In an effort to direct the attention of international donors, Zenawi’s government promised to hold a free and fair election with multiparty political competition in 2005. Nonetheless, many international election observers have proved that the opening of multiparty contest was just the icing on the cake. The government had long been engaged in practices both official and unofficial that rendered constitutional guarantees impotent. The election was rigged and manoeuvred by the incumbent party and its cronies, which revealed the true nature of the regime. The point of change was to strengthen the Prime Minister while enfeebling the institutions that might act as a check upon him. The government manoeuvred the election result by such fraudulent means as bribery, blackmail, naked intimidation, and use of excessive forces. With the skids thus greased, the re-election of constituencies filed for supposed irregularity glided through easily, opening the door for the ruling party to hammer aggressively the democratic voices. Election, in Ethiopia - as in most of Africa – are invariably marred by the executive, and the fact that no definite term is fixed in the constitution for the prime Minster’s term of office, the future of democracy looks bleak.

After his attempt to mislead the world community by holding the so-called free and fair election, the regime launched another weapon to divert the world leaders – ‘robust economic growth as proof that poverty is declining in the country because of good governance’. However, the statistics by which indicators of such economic growth derived were far from being credible. In addition to ignoring social and environmental degradation from the equation, the statistics failed to address the long-term problems.

To improve his chance for success, Zenawi also exploited local councils to build its oppressive organizational infrastructure, cajoled leaders from opposition parties to join its own gambling polity. The decentralization of the budget to a district level to a certain degree gave the local officials an economic reason to work for Zenawi although, armed coercion made them fearful of what would happen if they broke with Zenawi’s agenda of power usurpation.

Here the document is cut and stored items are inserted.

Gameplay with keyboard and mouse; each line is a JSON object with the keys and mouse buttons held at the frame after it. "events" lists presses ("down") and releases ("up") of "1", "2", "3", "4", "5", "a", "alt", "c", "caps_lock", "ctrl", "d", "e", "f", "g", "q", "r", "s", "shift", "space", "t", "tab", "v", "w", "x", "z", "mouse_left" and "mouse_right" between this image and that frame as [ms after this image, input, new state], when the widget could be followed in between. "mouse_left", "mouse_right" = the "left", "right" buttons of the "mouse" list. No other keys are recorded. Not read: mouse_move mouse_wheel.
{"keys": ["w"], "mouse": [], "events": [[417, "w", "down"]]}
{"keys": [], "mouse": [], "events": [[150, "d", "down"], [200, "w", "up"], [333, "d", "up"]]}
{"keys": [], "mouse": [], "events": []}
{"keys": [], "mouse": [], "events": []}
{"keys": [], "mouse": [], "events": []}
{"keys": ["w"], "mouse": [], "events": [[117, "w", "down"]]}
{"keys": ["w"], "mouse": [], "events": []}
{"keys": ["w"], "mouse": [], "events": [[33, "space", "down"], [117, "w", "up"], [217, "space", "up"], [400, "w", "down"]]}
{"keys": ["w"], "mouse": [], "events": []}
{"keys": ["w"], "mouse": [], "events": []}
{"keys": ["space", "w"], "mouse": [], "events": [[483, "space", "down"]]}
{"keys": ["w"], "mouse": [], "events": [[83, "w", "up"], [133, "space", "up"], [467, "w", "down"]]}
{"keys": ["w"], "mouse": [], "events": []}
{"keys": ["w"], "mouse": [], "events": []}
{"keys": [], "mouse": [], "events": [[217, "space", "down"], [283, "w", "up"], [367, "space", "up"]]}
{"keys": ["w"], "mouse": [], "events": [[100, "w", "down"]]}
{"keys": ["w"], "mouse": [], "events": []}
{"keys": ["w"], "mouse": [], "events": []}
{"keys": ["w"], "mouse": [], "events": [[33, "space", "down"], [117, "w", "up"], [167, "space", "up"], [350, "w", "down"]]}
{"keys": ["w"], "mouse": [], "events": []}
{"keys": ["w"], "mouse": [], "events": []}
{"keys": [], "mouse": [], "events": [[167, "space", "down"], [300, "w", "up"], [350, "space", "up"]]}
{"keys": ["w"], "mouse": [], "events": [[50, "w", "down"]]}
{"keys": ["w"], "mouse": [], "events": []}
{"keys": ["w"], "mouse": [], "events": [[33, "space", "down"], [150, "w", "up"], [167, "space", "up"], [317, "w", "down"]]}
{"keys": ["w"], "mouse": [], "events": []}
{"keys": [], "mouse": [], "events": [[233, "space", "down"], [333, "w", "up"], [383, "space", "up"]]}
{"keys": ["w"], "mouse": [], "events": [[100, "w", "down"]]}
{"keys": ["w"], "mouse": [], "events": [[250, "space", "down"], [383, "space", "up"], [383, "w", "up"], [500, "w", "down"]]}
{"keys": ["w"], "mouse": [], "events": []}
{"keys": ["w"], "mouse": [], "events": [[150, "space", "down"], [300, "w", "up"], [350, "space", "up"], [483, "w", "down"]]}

In conclusion, the worst obstacle to democratic development in Ethiopia has been the personalization of state power. The military and economic aids from abroad were used to selectively suppress dissents. The money sluices through a massive patronage machine that Zenawi uses to recruit support, reward loyalty, and buy off actual and potential opponents. In his effort to personalize the state further, Zenawi has skilfully undermined formal institutions of governance, preferring as he does to use highly arbitrary and informal methods of recruiting and rewarding officials. Above all, the absence of clear separation between the branches of government allowed the emergence of a very strong and an out of control executive resulting in such tyrant one-man regime. The way out could be building institutions that democracy requires, reworking the constitution, and then encouraging mass-political participation and unfettered electoral competition. This demands however, backing and stand staunchly with determined political oppositions as they struggle to empower the people, who should be the sovereign authority in Ethiopia, not the elite that came to power by force and is staying on it against their will by force. When elections are held in an institutional wasteland like Ethiopia, say in 2010 political competition typically coalesces around and entrenches the ethnic and sectarian divisions created by Zenawi as usual. The implication is that, not only is the one- man rule legitimized, but also subsequent efforts to democratize the country will be more difficult and more violent than ever.